Ignoring shutter speed for now, we look at aperture size for the rest of the post. The diameter (and radius) of a circle are functions of the circle's area. Double the area (increase aperture by 1 stop) and the diameter goes up by SQRT(2). Halve the area and it comes down by 1/SQRT(2), which is the inverse function. Taking the first 10 stops (starting at 0 not just because I like programming), let's see what the areas and diameters (unitless ratios of the starting values) would be.

Stop=>Area=>Diameter

0=>1=>1

1=>2=>1.4

2=>4=>2

3=>8=>3.5

4=>16=>4

5=>32=>5.6

6=>64=>8

7=>128=>11

8=>256=>16

9=>512=>22

10=>1024=>32

Does the sequence on the right look familiar? Notice that it has both 3.5 and 5.6 in it: both numbers are stamped on the lens. These numbers are f/stops.

Here's a definition: the f/stop is the ratio between the diameter of the aperture and the focal length of the lens.

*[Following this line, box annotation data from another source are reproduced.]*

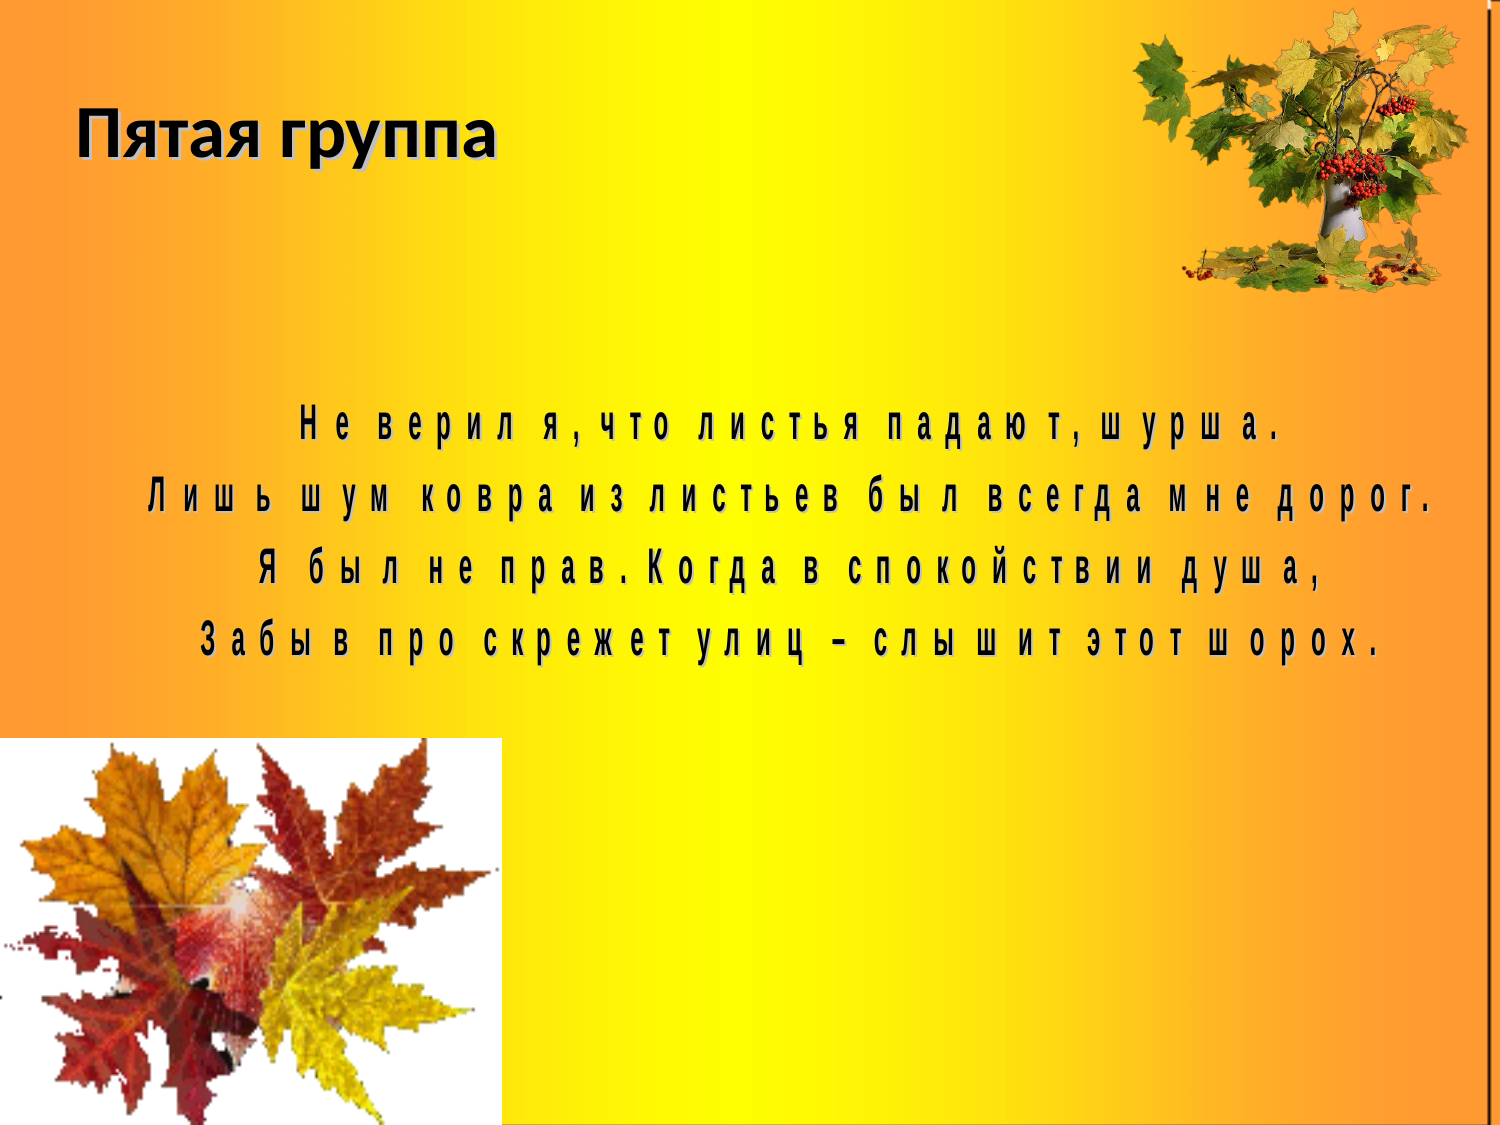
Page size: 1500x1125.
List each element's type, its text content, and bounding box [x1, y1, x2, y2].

picture [0, 0, 1500, 1125]
title Пятая группа [75, 44, 1425, 233]
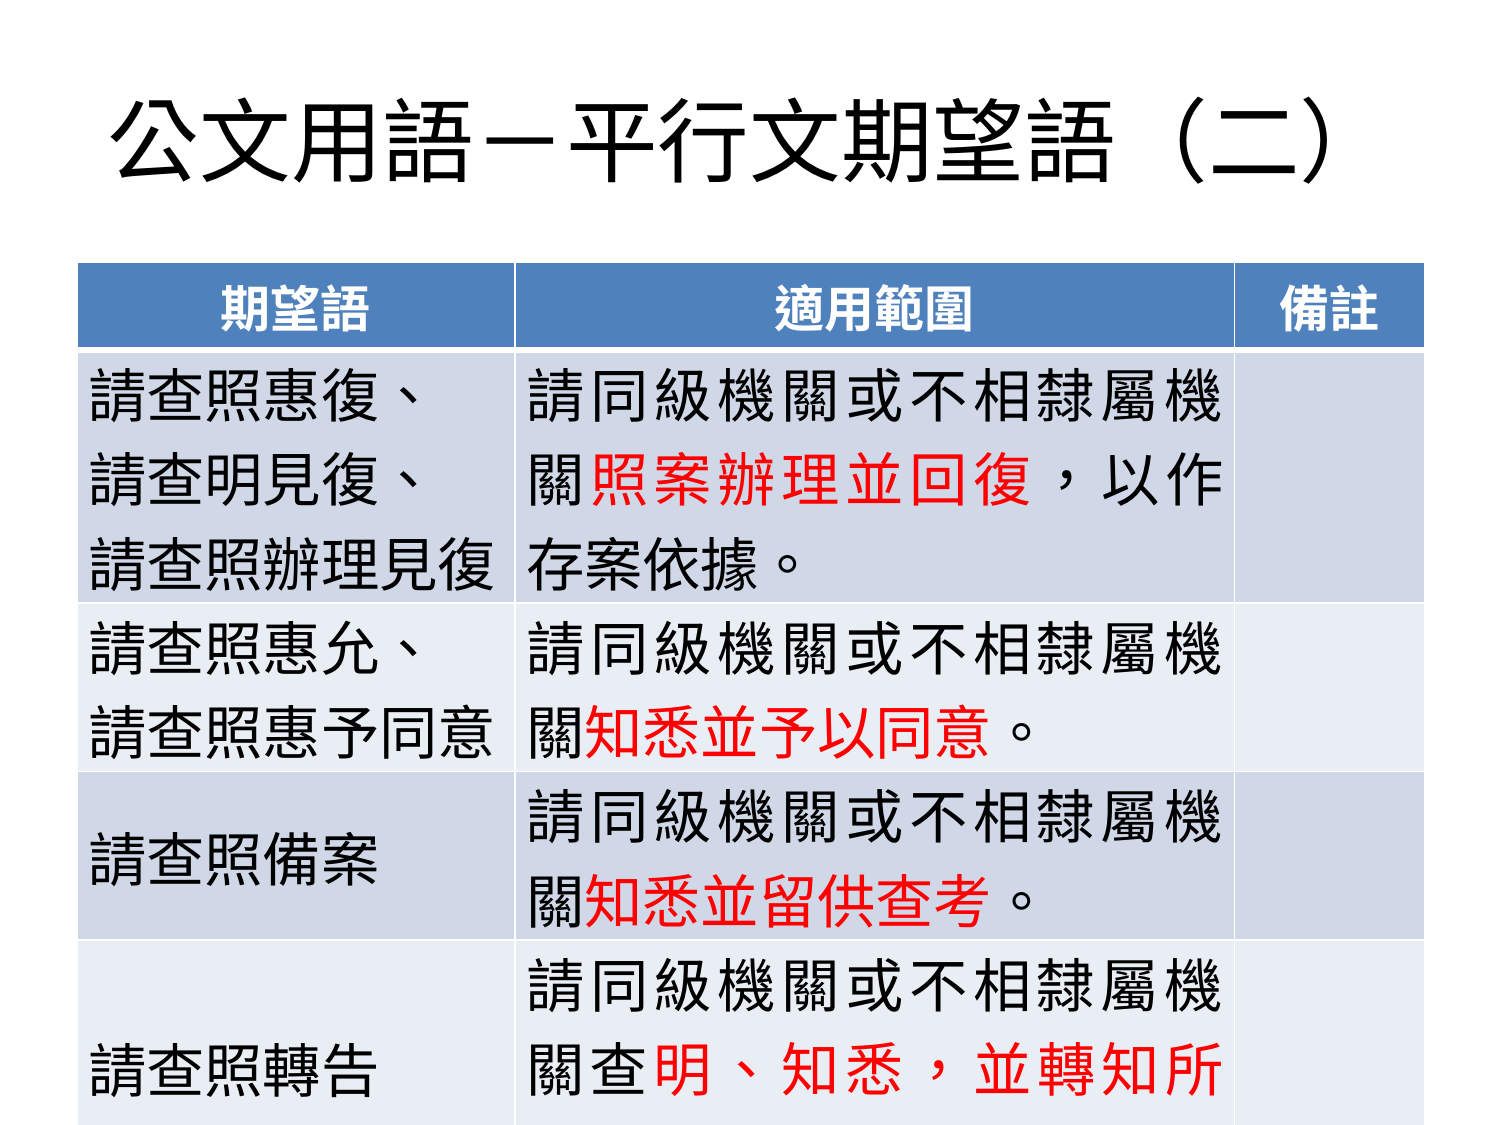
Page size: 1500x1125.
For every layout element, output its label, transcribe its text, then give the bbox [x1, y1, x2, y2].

table_cell 請同級機關或不相隸屬機關照案辦理並回復，以作存案依據。 [516, 353, 1234, 602]
table_header 適用範圍 [516, 263, 1234, 347]
table_cell [1235, 772, 1424, 939]
table_cell [1235, 941, 1424, 1125]
table_cell [1235, 353, 1424, 602]
table_cell 請查照轉告 [78, 941, 514, 1125]
table_header 備註 [1235, 263, 1424, 347]
table_cell 請同級機關或不相隸屬機關查明、知悉，並轉知所隸屬機關。 [516, 941, 1234, 1125]
table_cell 請查照惠允、 請查照惠予同意 [78, 604, 514, 771]
table_cell 請查照惠復、 請查明見復、 請查照辦理見復 [78, 353, 514, 602]
table_cell [1235, 604, 1424, 771]
table_cell 請同級機關或不相隸屬機關知悉並留供查考。 [516, 772, 1234, 939]
table_cell 請同級機關或不相隸屬機關知悉並予以同意。 [516, 604, 1234, 771]
title 公文用語－平行文期望語（二） [75, 45, 1425, 233]
table_cell 請查照備案 [78, 772, 514, 939]
table_header 期望語 [78, 263, 514, 347]
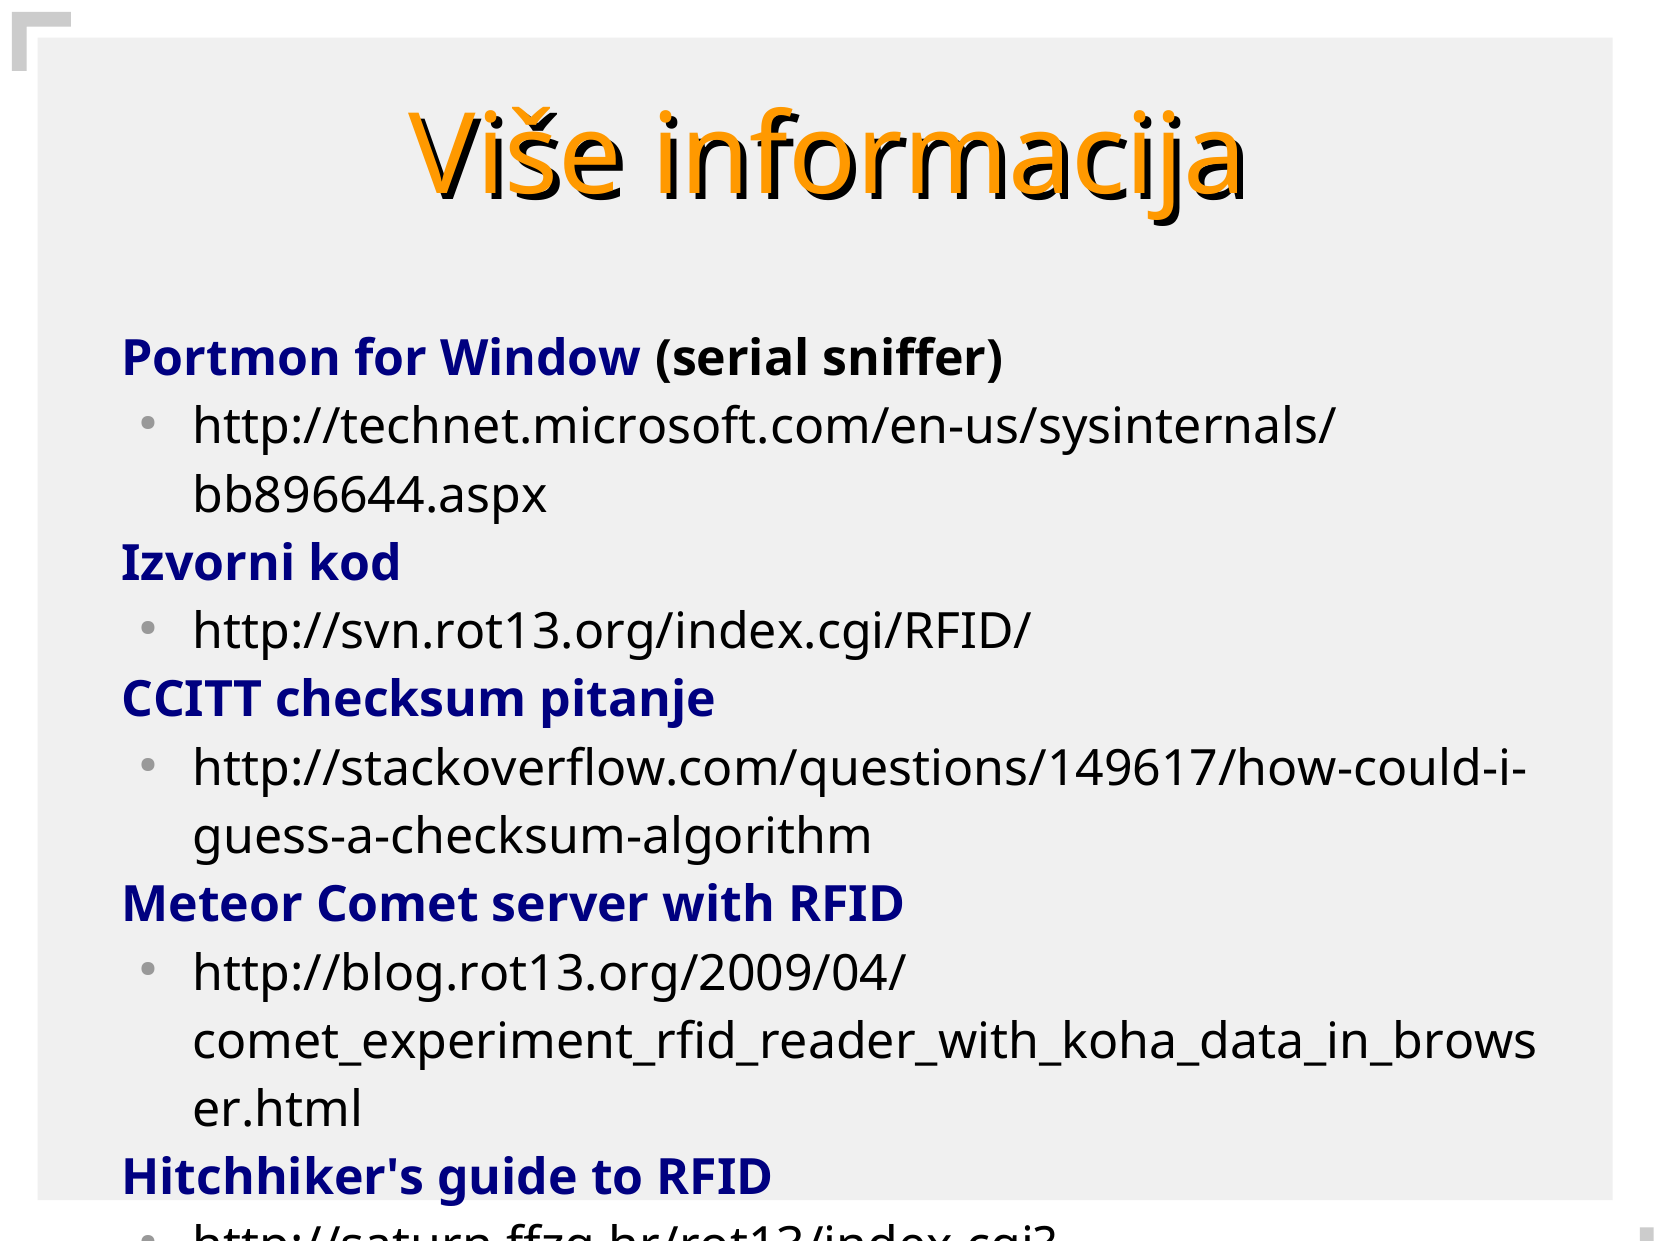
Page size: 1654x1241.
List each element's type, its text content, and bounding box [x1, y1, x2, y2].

title Više informacija [121, 46, 1534, 254]
list Portmon for Window (serial sniffer) http://technet.microsoft.com/en-us/sysinternals/bb896644.aspx Izvorni kod http://svn.rot13.org/index.cgi/RFID/ CCITT checksum pitanje http://stackoverflow.com/questions/149617/how-could-i-guess-a-checksum-algorithm Meteor Comet server with RFID http://blog.rot13.org/2009/04/comet_experiment_rfid_reader_with_koha_data_in_browser.html Hitchhiker's guide to RFID http://saturn.ffzg.hr/rot13/index.cgi?hitchhikers_guide_to_rfid [121, 322, 1561, 1138]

Starting at the longest focal length for this lens - 135mm - we discover the maximum effective aperture is f/5.6. As you know, things that are further away appear smaller, so to maintain a constant effective aperture as while shortening the focal length, the lens must shrink the real aperture. At the shortest focal length - 18mm - the same effective aperture of f/5.6 has a much smaller real aperture than at the longest focal length (18/135 to be precise) yet it's letting in exactly the same amount of light. At this focal length, this lens (but not all lenses) will allow us a bigger effective aperture of f/3.5.

The average zoom lens (with a range of focal lengths) will also have a range of maximum effective apertures. A 400mm lens with a f/2.8 aperture will be very wide (and heavy) while a shorter lens with the same aperture might fit (figuratively) in your pocket.